There's a very interesting salient in the middle of Africa on the borrrder between Egypt and Sudan. You may remember, one rainy Sunday afternoon on the TV, seeing Charlton "Gun-nut" Heston playing General "Chinese" Gordon across the desert from Laurence Olivier playing the Mahdi in the 1966 Action/Adventure movie Khartoum.  Gordon died defying the odds in January 1885 and the British abandoned Sudan to an Islamic State for 15 years until the Battle of Omdurman in late 1898. Winston Churchill, future PM of the country next door, 'earned his spurs' with the charge of the 21st Lancers which was almost toooo Kipling altogether.  That event, and the subsequent 'mopping-up' of the local people, put the British i/c the Sudan which they administered jointly as Anglo-Egyptian Sudan.  The following year, the administrative border between Egypt and its Southern dependency was set at 22oN just North of Wadi-Halfa, a way station on the Nile between Khartoum and Cairo: heck-and-all, it had to go somewhere and as it was all effectively part of the same country it didn't make much difference.

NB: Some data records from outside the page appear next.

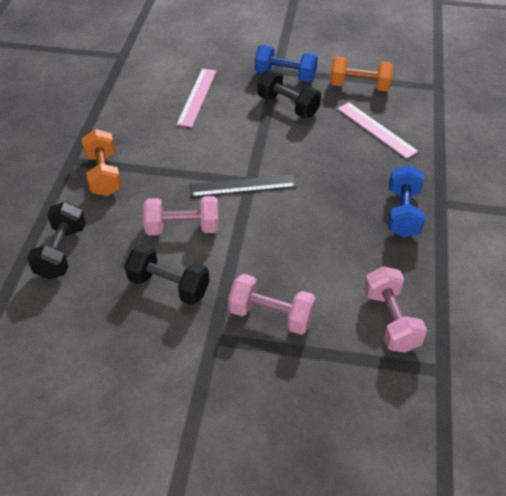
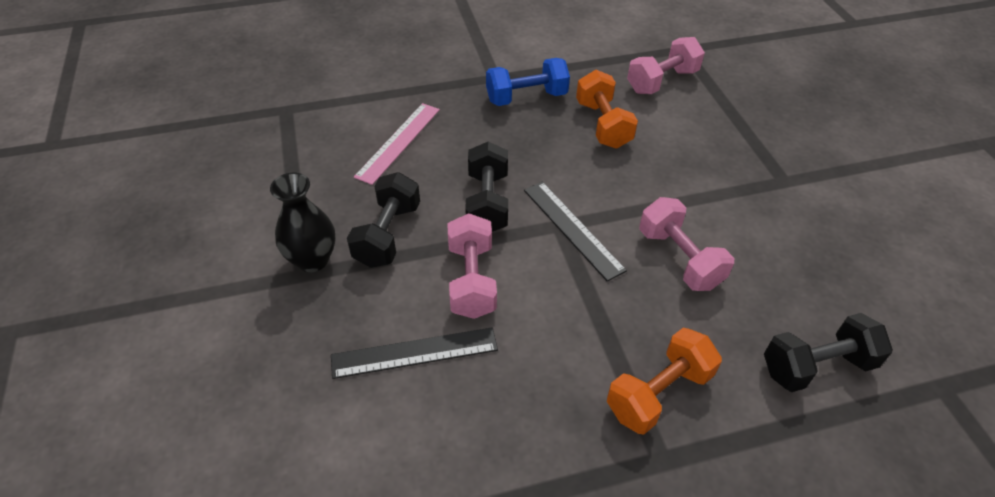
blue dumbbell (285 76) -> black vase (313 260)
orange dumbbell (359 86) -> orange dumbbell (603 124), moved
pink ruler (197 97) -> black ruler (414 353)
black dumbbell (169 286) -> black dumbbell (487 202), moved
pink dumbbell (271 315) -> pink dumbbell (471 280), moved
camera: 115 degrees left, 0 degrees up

In 1902, this arbitrary slash across the continent was modified taking into account the local conditions.  For example, the clatter of little communities on the shores of the River Nile immediately downstream from Wadi Halfa were easier to lump in with that slightly more substantial metropolis and rail-head.  This 25km x 10km thumb is known as the Wadi-Halfa Salient. It doesn't really matter who is in charge there now because almost all of the area was submerged in the 1960s after the completion of the Aswan dam.  In the map [L], the Lake Nasser inundation is coloured blue/grey.  The Anglo-Egyptian condominium was a bit of a charade as Egypt itself was part of the British Empire and became more and more untenable after the Brits withdrew from Egypt in 1936 but were loath to leave Sudan to its own devices. When King Farouk was overthrown in a republican coup in 1953, the new Egyptian government renounced their sovereignty over AES as a finesse to force the British out.  And it was so: in 1956, Sudan became an independent nation and the border became a significant issue between the neighbouring countries.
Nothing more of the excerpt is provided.